2. The pretreatment method for zinc oxide-based ceramics according to claim 1, wherein in the step (1), the specific components of the decontamination solvent are ethanol: acetone: the stain removing oil accounts for 6:2:1.5, and the components are in volume ratio; the ratio of crude to decontaminant solvent used was 50g crude: 350ml of decontamination solvent, and the ultrasonic cleaning time is 2 minutes.

3. The pretreatment method for a zinc oxide-based ceramic according to claim 1, wherein in the step (2), the SiC sand paper is used to treat the rough sample into cubic regular samples of (10-15) mm, and the mass of each sample is 4-15 g.

4. The pretreatment method for zinc oxide-based ceramics according to claim 1, wherein in the step (3), each sample obtained after grinding is subjected to ultrasonic cleaning on a rough sample by using 100ml of a decontamination solvent, wherein the decontamination solvent comprises the following specific components: acetone: the stain removing oil accounts for 6:2:1.5, and the components are in volume ratio; the ultrasonic cleaning time was 3 minutes.

5. The pretreatment method for zinc oxide-based ceramics according to claim 1, wherein in the step (4), the cleaned sample is dried in a forced air drying oven or a vacuum drying oven at 80 ℃ for 2 hours.

6. The pretreatment method for zinc oxide-based ceramics according to claim 1, wherein in the step (5), the dried sample is pulverized in a tungsten carbide cobalt mortar for 0.5 to 2 hours and sieved for a plurality of times, and the final particle size reaches 40 to 80 meshes.

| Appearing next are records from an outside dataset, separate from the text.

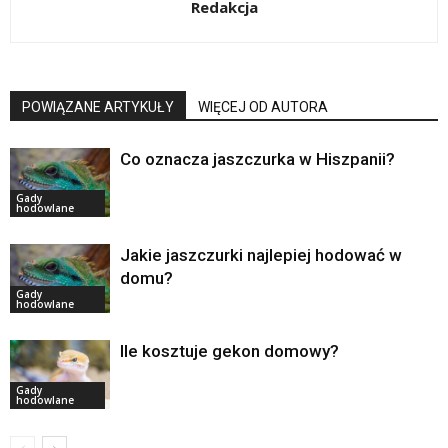
Redakcja
POWIĄZANE ARTYKUŁY
WIĘCEJ OD AUTORA
Co oznacza jaszczurka w Hiszpanii?
Gady
hodowlane
Jakie jaszczurki najlepiej hodować w
domu?
Gady
hodowlane
Ile kosztuje gekon domowy?
Gady
hodowlane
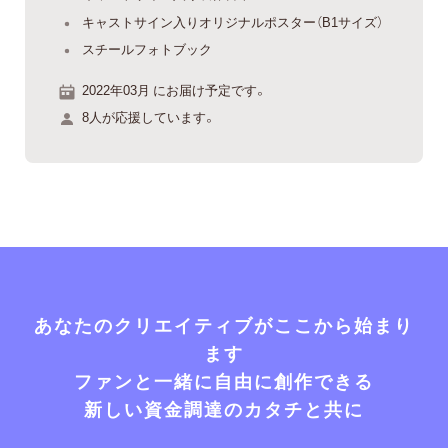
キャストサイン入りオリジナルポスター（B1サイズ）
スチールフォトブック
2022年03月 にお届け予定です。
8人が応援しています。
あなたのクリエイティブがここから始まり
ます
ファンと一緒に自由に創作できる
新しい資金調達のカタチと共に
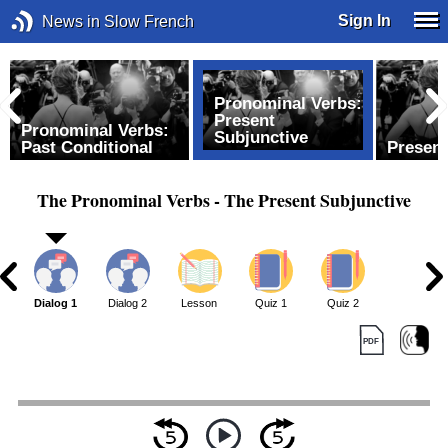
Sign In
News in Slow French
Pronominal Verbs:
Present
Pronominal Verbs:
Subjunctive
Past Conditional
Present
The Pronominal Verbs - The Present Subjunctive
Dialog 1
Dialog 2
Lesson
Quiz 1
Quiz 2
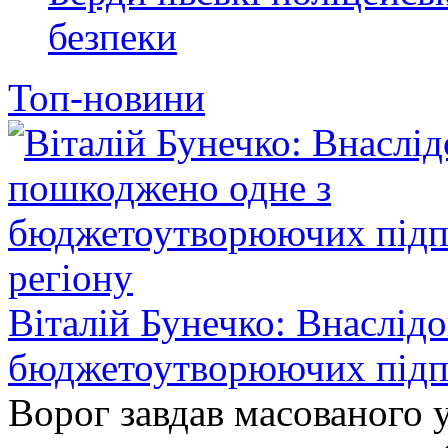
безпеки
Топ-новини
Віталій Бунечко: Внаслід
бюджетоутворюючих підп
Ворог завдав масованого у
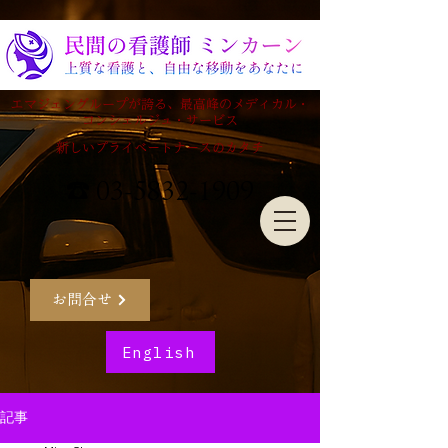
エマジェングループが誇る、最高峰のメディカル・
コンシェルジュ・サービス
新しいプライベートナースのカタチ
☎ 03-5832-1909
お問合せ
English
記事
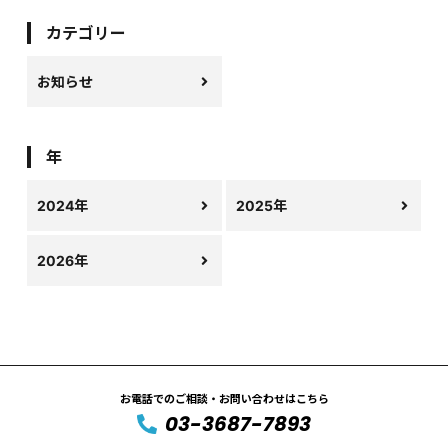
カテゴリー
お知らせ
年
2024年
2025年
2026年
お電話でのご相談・お問い合わせはこちら
03-3687-7893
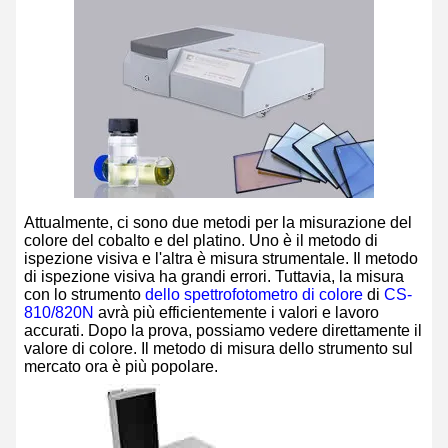
Attualmente, ci sono due metodi per la misurazione del
colore del cobalto e del platino. Uno è il metodo di
ispezione visiva e l'altra è misura strumentale. Il metodo
di ispezione visiva ha grandi errori. Tuttavia, la misura
con lo strumento
dello spettrofotometro di colore
di
CS-
810/820N
avrà più efficientemente i valori e lavoro
accurati. Dopo la prova, possiamo vedere direttamente il
valore di colore. Il metodo di misura dello strumento sul
mercato ora è più popolare.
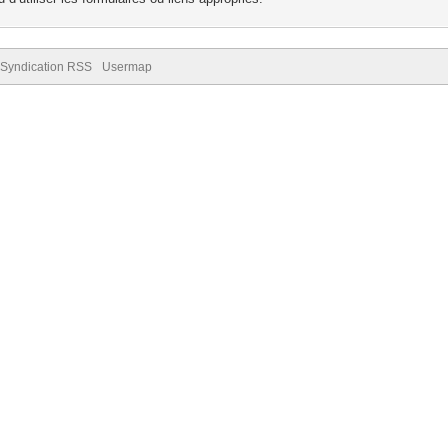
Syndication RSS
Usermap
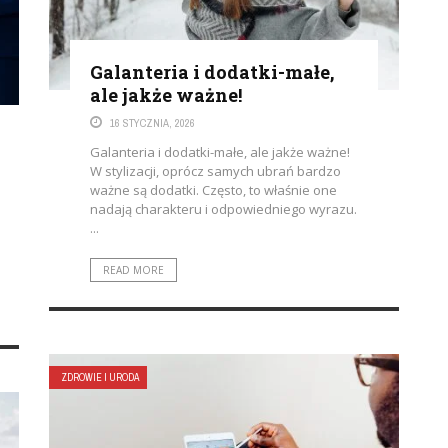
Galanteria i dodatki-małe,
ale jakże ważne!
16 STYCZNIA, 2026
Galanteria i dodatki-małe, ale jakże ważne!
W stylizacji, oprócz samych ubrań bardzo
ważne są dodatki. Często, to właśnie one
nadają charakteru i odpowiedniego wyrazu.
...
READ MORE
ZDROWIE I URODA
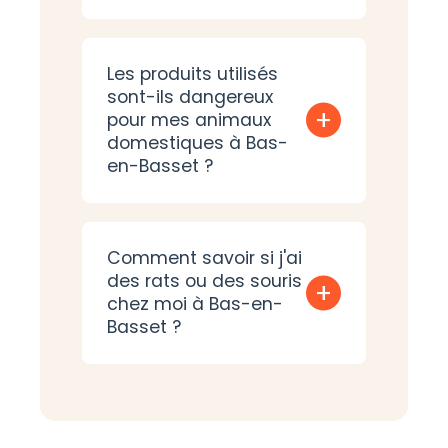
Les produits utilisés
sont-ils dangereux
+
pour mes animaux
domestiques à Bas-
en-Basset ?
Comment savoir si j'ai
des rats ou des souris
+
chez moi à Bas-en-
Basset ?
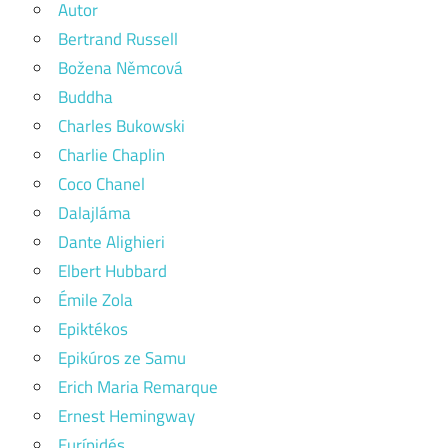
Autor
Bertrand Russell
Božena Němcová
Buddha
Charles Bukowski
Charlie Chaplin
Coco Chanel
Dalajláma
Dante Alighieri
Elbert Hubbard
Émile Zola
Epiktékos
Epikúros ze Samu
Erich Maria Remarque
Ernest Hemingway
Eurípidés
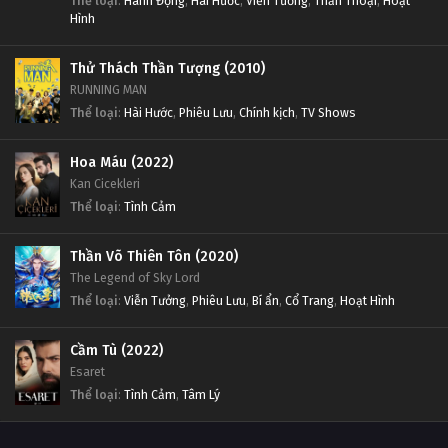
Thể loại
:
Hành Động
,
Hài Hước
,
Viễn Tưởng
,
Thần Thoại
,
Hoạt
Hình
Thử Thách Thần Tượng (2010)
RUNNING MAN
Thể loại
:
Hài Hước
,
Phiêu Lưu
,
Chính kịch
,
TV Shows
Hoa Máu (2022)
Kan Cicekleri
Thể loại
:
Tình Cảm
Thần Võ Thiên Tôn (2020)
The Legend of Sky Lord
Thể loại
:
Viễn Tưởng
,
Phiêu Lưu
,
Bí ẩn
,
Cổ Trang
,
Hoạt Hình
Cầm Tù (2022)
Esaret
Thể loại
:
Tình Cảm
,
Tâm Lý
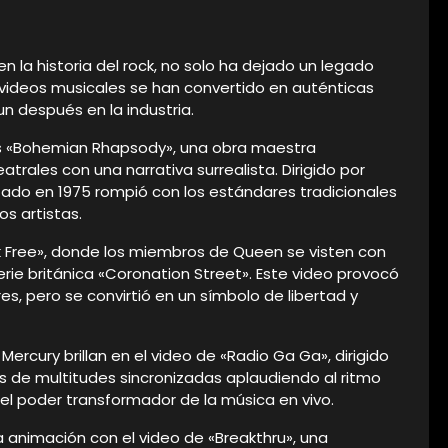
 la historia del rock, no solo ha dejado un legado
s videos musicales se han convertido en auténticas
n después en la industria.
es «Bohemian Rhapsody», una obra maestra
ales con una narrativa surrealista. Dirigido por
zado en 1975 rompió con los estándares tradicionales
os artistas.
 Free», donde los miembros de Queen se visten con
ie británica «Coronation Street». Este video provocó
s, pero se convirtió en un símbolo de libertad y
 Mercury brillan en el video de «Radio Ga Ga», dirigido
 de multitudes sincronizadas aplaudiendo al ritmo
 el poder transformador de la música en vivo.
 animación con el video de «Breakthru», una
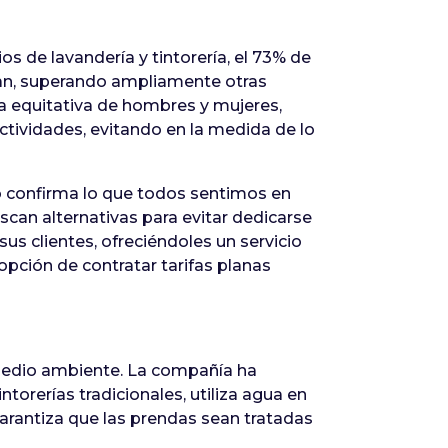
ios de lavandería y tintorería, el 73% de
eran, superando ampliamente otras
a equitativa de hombres y mujeres,
ctividades, evitando en la medida de lo
io confirma lo que todos sentimos en
scan alternativas para evitar dedicarse
us clientes, ofreciéndoles un servicio
opción de contratar tarifas planas
 medio ambiente. La compañía ha
orerías tradicionales, utiliza agua en
arantiza que las prendas sean tratadas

7. The pretreatment method for zinc oxide-based ceramics according to claim 1, characterized in that in the step (6), the crushed powder is completely dissolved by using a mixed solution with a concentration of 2mol/L, wherein the mixed solution is composed of potassium hydroxide, sodium peroxide, lithium metaborate and lithium tetraborate, the concentrations of the four components are 2mol/L, and the specific amounts are as follows: sodium peroxide: lithium metaborate: lithium tetraborate ═ 1.5: 2: 1:1, and obtaining a clear transparent solution for ICP test of zinc oxide electronic ceramic under ultrasonic wave for 0.5-2 hours.